Always Verify with Outside Sources: Given the potential errors created by ChatGPT responses to coding questions, and the potential to overlook errors by humans, the Purdue study results highlight the importance of verifying responses with outside sources. It is imperative that users take the time to vet responses through multiple sources to ensure complete understanding and accuracy before proceeding with a solution provided by AI.

How Well Did AI Do It? Conclusion

In ChatGPT’s defense, it was not created to be a programming code model. Other tools such as DeepMind’s AlphaCode are being developed specifically to provide programming code based on natural language descriptions, and the industry is continuing to press forward with advances in AI technology. So, while the results discussed above don’t appear very positive, I think they remain promising for the future.

Still, I don’t see that human programmers are in danger of being made obsolete by AI anytime soon. Even as progress continues, all AI models are a function of the data they have been trained on. For programming applications, this includes understanding syntax rules, function parameters, as well as common programming structures and innovative deviations from those structures.
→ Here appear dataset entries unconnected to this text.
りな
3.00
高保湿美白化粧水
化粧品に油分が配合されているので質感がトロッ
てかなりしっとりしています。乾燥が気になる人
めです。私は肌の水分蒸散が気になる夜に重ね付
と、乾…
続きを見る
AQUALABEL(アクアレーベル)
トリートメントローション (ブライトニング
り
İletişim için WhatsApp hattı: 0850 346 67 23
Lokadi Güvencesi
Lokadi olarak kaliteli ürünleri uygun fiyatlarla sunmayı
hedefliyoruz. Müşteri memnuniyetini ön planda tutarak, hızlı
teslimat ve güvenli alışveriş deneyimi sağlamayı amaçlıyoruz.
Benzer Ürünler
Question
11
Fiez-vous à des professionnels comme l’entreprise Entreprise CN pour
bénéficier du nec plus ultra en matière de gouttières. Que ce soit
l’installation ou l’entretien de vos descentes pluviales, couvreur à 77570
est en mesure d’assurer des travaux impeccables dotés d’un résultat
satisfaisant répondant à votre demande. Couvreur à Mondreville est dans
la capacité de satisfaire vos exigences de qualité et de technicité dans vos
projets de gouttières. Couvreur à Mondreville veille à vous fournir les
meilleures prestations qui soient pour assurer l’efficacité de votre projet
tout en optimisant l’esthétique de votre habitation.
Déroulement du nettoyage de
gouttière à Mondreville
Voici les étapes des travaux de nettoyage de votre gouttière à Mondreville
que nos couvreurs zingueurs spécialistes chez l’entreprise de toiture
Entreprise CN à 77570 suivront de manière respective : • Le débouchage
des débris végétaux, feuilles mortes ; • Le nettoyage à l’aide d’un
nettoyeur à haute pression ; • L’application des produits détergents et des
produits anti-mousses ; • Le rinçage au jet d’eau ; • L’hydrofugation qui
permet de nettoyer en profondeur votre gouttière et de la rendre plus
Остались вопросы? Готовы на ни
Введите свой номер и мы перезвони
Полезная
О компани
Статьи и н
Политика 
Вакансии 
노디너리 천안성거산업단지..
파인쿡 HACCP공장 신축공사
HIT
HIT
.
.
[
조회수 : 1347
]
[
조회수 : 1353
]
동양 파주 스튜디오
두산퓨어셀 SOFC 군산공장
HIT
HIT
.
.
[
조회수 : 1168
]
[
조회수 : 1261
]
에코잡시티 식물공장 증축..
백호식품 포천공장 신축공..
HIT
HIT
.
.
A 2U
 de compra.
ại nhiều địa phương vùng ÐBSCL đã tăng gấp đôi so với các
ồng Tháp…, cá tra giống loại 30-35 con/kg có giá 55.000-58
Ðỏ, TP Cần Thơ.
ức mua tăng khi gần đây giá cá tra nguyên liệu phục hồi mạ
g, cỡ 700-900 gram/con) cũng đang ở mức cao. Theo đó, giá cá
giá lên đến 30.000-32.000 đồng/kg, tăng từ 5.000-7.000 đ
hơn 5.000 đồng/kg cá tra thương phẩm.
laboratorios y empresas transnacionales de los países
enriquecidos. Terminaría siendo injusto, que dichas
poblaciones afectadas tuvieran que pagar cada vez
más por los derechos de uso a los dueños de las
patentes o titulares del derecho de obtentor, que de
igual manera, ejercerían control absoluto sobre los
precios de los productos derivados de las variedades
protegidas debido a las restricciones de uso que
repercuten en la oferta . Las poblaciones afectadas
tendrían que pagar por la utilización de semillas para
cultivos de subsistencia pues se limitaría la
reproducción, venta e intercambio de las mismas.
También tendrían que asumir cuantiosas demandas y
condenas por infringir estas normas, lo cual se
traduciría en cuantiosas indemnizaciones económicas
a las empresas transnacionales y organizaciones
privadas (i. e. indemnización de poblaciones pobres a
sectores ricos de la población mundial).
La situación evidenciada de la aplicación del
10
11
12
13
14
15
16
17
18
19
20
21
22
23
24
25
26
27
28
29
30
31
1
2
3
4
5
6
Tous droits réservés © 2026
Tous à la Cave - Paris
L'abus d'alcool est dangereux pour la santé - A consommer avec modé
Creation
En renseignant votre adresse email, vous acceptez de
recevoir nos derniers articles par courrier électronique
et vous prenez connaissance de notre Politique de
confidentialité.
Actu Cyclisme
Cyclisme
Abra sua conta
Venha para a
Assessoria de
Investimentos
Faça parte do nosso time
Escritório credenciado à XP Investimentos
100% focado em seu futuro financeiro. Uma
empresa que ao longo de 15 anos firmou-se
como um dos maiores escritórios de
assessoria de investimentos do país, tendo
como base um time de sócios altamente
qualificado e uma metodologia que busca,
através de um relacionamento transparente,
It is more difficult, however, to train an AI model on how to write a program that works within the context, interests, and goals of the broader organization.

Most coding solutions are not written in a vacuum and require specific knowledge of the business environment the solution will be implemented within. What is the structure of the database you are pulling your data from? How does the output need to be formatted to work downstream in your analytics process? Make sure that you format things in the way that your VP likes them. So far, AI models have yet to accomplish these tasks well. I’m sure that day may come down the road, but for now this is the realm where human programmers will continue to excel for some time.